I consider the evidence on cannabis harms in Transform's written submission to the ACMD review, and don't disagree with you that the risks associated with cannabis have been well documented and understood for many years.

I don't dispute the withdrawal effects for heavy users described (although most users are not heavy) - the heavier the use of any drug the greater the risks. The comparison, as i,ve noted, with tobacco is problematic since they are often mixed together. That said I think there are qualitative and quantitative differences between cananbis and nicotine dependence, even if there are similarities in some withdrawal symptoms.

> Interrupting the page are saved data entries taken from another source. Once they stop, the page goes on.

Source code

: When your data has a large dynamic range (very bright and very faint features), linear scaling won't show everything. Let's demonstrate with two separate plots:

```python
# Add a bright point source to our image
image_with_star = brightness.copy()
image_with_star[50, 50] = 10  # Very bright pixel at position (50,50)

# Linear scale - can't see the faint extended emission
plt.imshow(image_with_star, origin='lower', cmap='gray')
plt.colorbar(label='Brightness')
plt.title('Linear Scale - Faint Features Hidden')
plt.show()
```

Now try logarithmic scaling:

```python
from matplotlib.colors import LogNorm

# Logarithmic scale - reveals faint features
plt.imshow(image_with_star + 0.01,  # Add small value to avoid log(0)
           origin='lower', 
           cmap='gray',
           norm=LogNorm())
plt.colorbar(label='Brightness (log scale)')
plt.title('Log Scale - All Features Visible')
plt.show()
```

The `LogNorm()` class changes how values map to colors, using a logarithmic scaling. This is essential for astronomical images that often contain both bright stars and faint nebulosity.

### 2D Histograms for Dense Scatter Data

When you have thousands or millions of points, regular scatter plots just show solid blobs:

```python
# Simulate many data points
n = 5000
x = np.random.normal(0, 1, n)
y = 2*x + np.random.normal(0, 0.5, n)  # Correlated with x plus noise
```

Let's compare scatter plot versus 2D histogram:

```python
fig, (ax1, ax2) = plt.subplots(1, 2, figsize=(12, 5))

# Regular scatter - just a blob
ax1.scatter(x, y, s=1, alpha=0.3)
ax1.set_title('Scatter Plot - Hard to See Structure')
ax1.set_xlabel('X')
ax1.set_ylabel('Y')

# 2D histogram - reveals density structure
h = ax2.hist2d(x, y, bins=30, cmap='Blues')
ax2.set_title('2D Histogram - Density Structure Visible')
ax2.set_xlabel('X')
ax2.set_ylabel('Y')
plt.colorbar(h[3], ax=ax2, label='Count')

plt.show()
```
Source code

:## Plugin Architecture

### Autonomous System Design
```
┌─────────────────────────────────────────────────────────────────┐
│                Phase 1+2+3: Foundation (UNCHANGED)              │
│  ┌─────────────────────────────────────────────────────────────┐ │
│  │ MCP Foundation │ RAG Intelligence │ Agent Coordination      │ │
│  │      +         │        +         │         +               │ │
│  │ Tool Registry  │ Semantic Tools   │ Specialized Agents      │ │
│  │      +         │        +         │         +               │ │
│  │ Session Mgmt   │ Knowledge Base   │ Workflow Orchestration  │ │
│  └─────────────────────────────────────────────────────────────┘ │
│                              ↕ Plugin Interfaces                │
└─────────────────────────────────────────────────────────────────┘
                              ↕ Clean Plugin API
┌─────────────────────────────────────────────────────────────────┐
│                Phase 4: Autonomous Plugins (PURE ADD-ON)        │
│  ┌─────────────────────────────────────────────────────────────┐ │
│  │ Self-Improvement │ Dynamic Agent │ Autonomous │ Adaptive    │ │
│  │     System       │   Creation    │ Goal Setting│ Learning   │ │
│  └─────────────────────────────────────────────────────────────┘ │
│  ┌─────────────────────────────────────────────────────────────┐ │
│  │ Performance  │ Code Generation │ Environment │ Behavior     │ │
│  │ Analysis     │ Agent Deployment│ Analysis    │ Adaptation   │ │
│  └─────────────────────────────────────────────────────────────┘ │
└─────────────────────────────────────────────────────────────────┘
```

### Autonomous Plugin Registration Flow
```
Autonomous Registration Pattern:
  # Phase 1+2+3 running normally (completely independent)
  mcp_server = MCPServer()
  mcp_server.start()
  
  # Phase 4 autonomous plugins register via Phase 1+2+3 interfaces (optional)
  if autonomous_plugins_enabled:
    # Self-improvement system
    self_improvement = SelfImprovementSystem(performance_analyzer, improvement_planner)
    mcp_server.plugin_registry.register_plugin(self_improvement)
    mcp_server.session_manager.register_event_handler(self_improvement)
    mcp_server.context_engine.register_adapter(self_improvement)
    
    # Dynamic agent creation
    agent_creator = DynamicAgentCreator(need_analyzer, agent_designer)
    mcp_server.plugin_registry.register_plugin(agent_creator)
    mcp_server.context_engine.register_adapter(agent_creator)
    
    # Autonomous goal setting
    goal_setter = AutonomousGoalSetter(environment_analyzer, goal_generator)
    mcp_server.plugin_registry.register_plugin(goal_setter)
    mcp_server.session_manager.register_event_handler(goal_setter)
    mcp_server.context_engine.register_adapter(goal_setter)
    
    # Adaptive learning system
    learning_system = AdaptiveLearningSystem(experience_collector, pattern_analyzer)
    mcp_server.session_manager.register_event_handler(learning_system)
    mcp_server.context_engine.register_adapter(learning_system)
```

Its sort of missing the point though. Whilst Transform is keen for scientific reviews to be balanced, regardless of what is concluded we would still maintain that a public health based response is preferable to a punitive enforcement led one. It is hard to see how increasing prison sentences for posession, what reclassification would achieve, would have any positive impacts, especially given the absence of data of a deterrent effect related to increasing penalties. I'm keen that the debate over health harms is not confused with the debate over the most effective policy response to them.

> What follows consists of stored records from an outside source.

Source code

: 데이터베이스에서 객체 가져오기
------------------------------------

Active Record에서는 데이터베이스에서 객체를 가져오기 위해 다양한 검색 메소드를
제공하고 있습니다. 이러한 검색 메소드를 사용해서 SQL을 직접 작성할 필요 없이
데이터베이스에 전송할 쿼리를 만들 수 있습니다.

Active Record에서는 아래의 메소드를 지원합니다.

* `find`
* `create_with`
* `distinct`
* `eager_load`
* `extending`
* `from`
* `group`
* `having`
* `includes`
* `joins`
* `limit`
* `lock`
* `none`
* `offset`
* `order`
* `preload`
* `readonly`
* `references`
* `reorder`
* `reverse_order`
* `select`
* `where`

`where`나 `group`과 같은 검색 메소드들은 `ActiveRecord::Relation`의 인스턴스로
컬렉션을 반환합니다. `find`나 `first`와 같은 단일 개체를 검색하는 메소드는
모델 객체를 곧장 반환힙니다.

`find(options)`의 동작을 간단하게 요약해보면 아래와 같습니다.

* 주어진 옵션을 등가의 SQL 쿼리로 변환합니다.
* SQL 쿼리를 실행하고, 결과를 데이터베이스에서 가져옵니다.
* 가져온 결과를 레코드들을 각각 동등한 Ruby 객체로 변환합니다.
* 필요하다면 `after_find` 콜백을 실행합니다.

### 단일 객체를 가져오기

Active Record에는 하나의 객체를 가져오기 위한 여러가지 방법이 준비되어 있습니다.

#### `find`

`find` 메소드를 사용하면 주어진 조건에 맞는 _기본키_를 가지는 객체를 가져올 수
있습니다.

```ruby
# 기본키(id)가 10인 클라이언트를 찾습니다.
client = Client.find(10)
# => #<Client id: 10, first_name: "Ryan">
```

criminalising the minority of vulnerable, socially excluded or mentally ill youngsters seems a bizarre response to the problems they face. Blanket criminalisation of the majority of occasional moderate users who do not experience problems is expensive, unethical and ineffective. To send out messages on sensible health choices we should use various education mediums, not criminal law.

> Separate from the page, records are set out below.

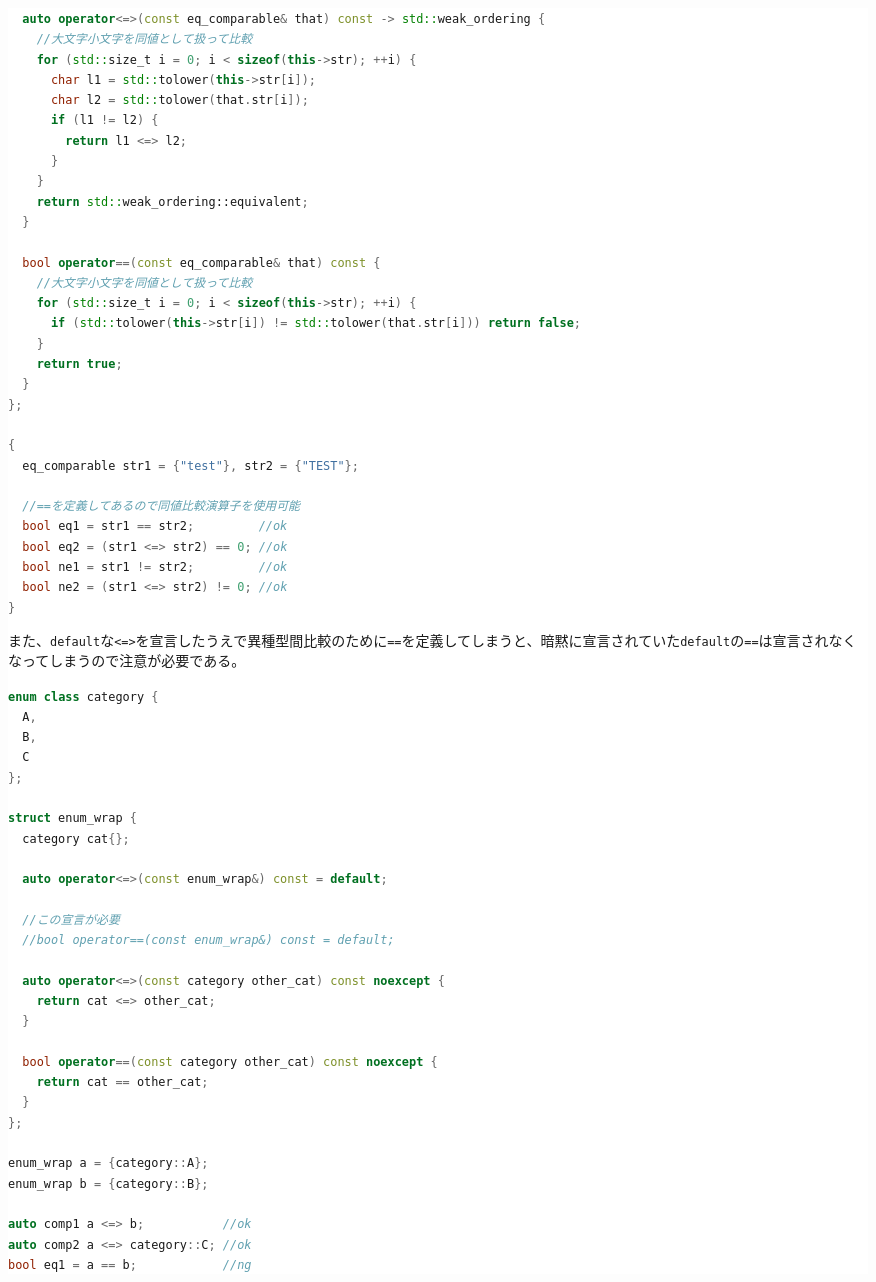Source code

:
 ```cpp
  auto operator<=>(const eq_comparable& that) const -> std::weak_ordering {
    //大文字小文字を同値として扱って比較
    for (std::size_t i = 0; i < sizeof(this->str); ++i) {
      char l1 = std::tolower(this->str[i]);
      char l2 = std::tolower(that.str[i]);
      if (l1 != l2) {
        return l1 <=> l2;
      }
    }
    return std::weak_ordering::equivalent;
  }

  bool operator==(const eq_comparable& that) const {
    //大文字小文字を同値として扱って比較
    for (std::size_t i = 0; i < sizeof(this->str); ++i) {
      if (std::tolower(this->str[i]) != std::tolower(that.str[i])) return false;
    }
    return true;
  }
};

{
  eq_comparable str1 = {"test"}, str2 = {"TEST"};

  //==を定義してあるので同値比較演算子を使用可能
  bool eq1 = str1 == str2;         //ok
  bool eq2 = (str1 <=> str2) == 0; //ok
  bool ne1 = str1 != str2;         //ok
  bool ne2 = (str1 <=> str2) != 0; //ok
}
```

また、`default`な`<=>`を宣言したうえで異種型間比較のために`==`を定義してしまうと、暗黙に宣言されていた`default`の`==`は宣言されなくなってしまうので注意が必要である。

```cpp
enum class category {
  A,
  B,
  C
};

struct enum_wrap {
  category cat{};
  
  auto operator<=>(const enum_wrap&) const = default;
  
  //この宣言が必要
  //bool operator==(const enum_wrap&) const = default;

  auto operator<=>(const category other_cat) const noexcept {
    return cat <=> other_cat;
  }
  
  bool operator==(const category other_cat) const noexcept {
    return cat == other_cat;
  }
};

enum_wrap a = {category::A};
enum_wrap b = {category::B};

auto comp1 a <=> b;           //ok
auto comp2 a <=> category::C; //ok
bool eq1 = a == b;            //ng
```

I don't use the term 'soft' drug and don't think its useful. To be fair nor do the ACMD or Government.

Owen said...

Quite.

Pointing out that "heavy" cannabis users find it difficult to cut down / give up is somewhat stating the obvious. It is generally accepted that cannabis is psychologically addictive rather than physiologically addictive, although getting drawn into descriptive models based solely on psychopharmacology is somewhat playing into to hands of the determinist models of consultant psychistrists. All drug use is determined by set and setting, irrespective of the pharmacological properties of specific molecules. Merely stating that cannabis is hard to give up (as is alcohol and tobacco, which are VERY hard to give up) does not defacto mean that this once legal (since the dawn of time) substance should be criminalised along with it's 170 million worldwide users.

MttJocy said...

The fact is any drug, or in fact any behavior can be psychologically addictive, the symptoms listed in the earlier comment by peter "irritability, anger and trouble sleeping" can all be caused entirely by psychological effects without any physiological basis, they are effects which occur not only with drug use but with other purely psychological addictions for which there is no physical chemical or otherwise affecting the person other than the natural chemistry of human mental states and emotions, such as for instance gambling.

Gambling addicts also report irritability, anger (or even general emotional instability and mood swings including among other things anger) and trouble sleeping, so it is hardly surprising that a behavior which has the ability to change your emotional state can produce withdrawal symptoms that can be cataloged.